══ Records for the exercise ══
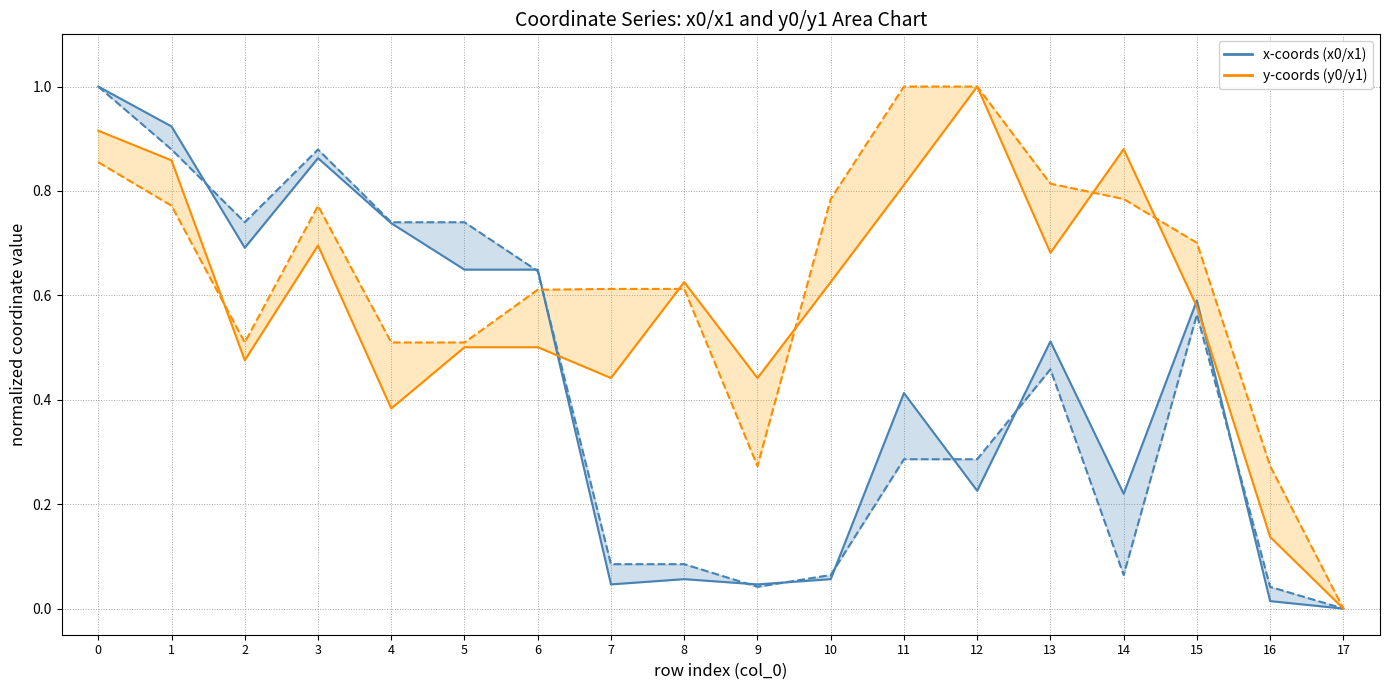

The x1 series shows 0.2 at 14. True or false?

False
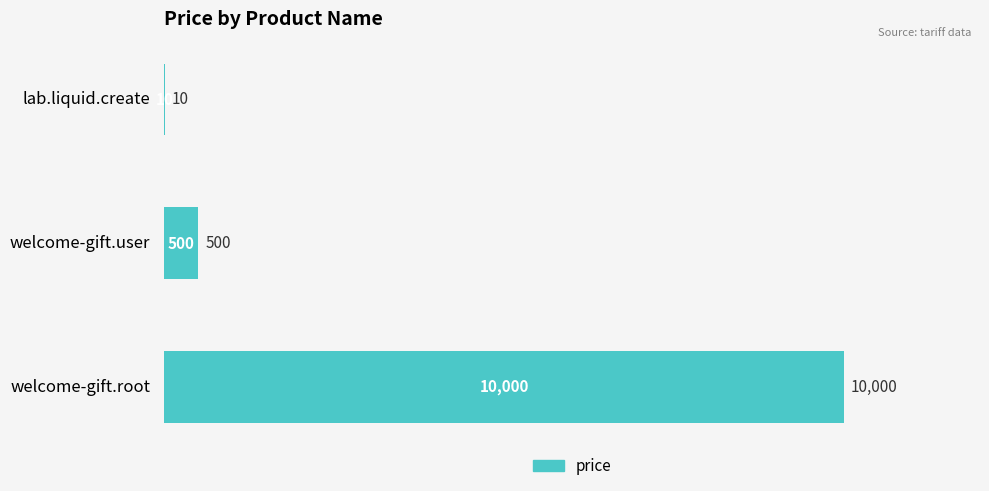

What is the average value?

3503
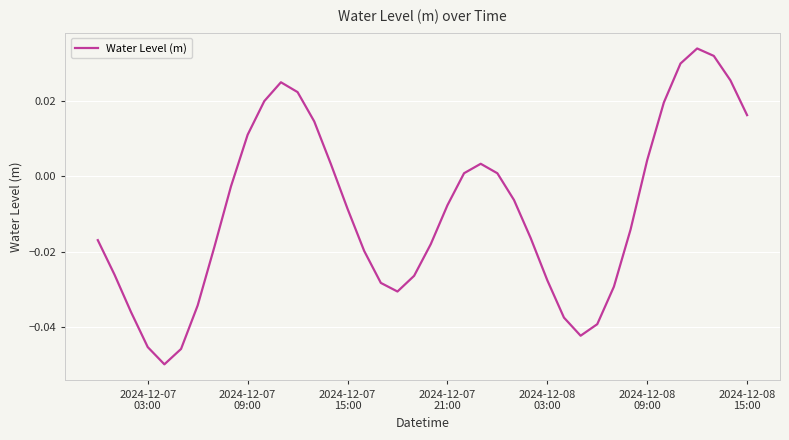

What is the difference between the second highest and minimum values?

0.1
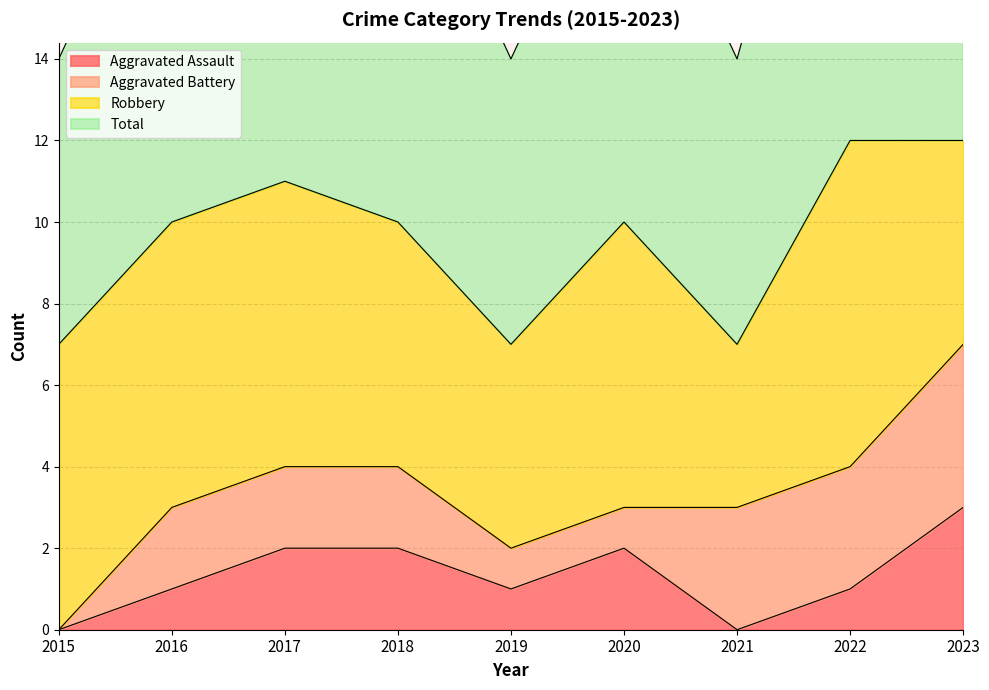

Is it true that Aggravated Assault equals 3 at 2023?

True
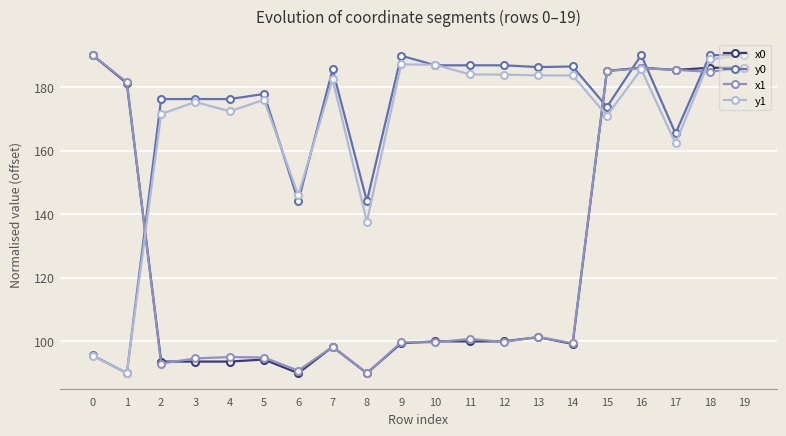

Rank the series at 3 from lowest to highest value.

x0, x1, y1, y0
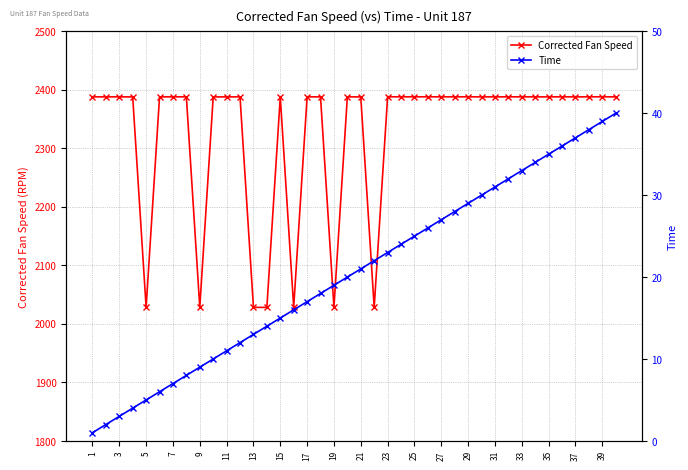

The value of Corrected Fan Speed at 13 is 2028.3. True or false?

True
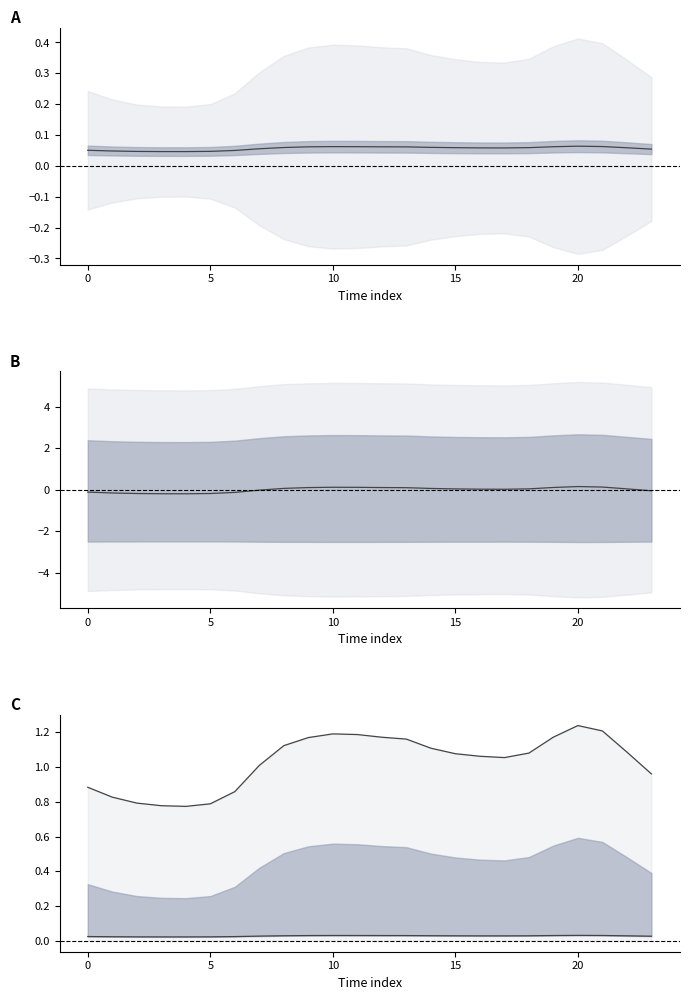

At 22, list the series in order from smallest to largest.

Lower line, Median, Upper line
═══
### Problem details:
Copy the lines above word for word, leaving out the pictures.

### Task response:
The x1 series shows 0.2 at 14. True or false?

False

What is the average value?

3503

What is the difference between the second highest and minimum values?

0.1

Is it true that Aggravated Assault equals 3 at 2023?

True

Rank the series at 3 from lowest to highest value.

x0, x1, y1, y0

The value of Corrected Fan Speed at 13 is 2028.3. True or false?

True

At 22, list the series in order from smallest to largest.

Lower line, Median, Upper line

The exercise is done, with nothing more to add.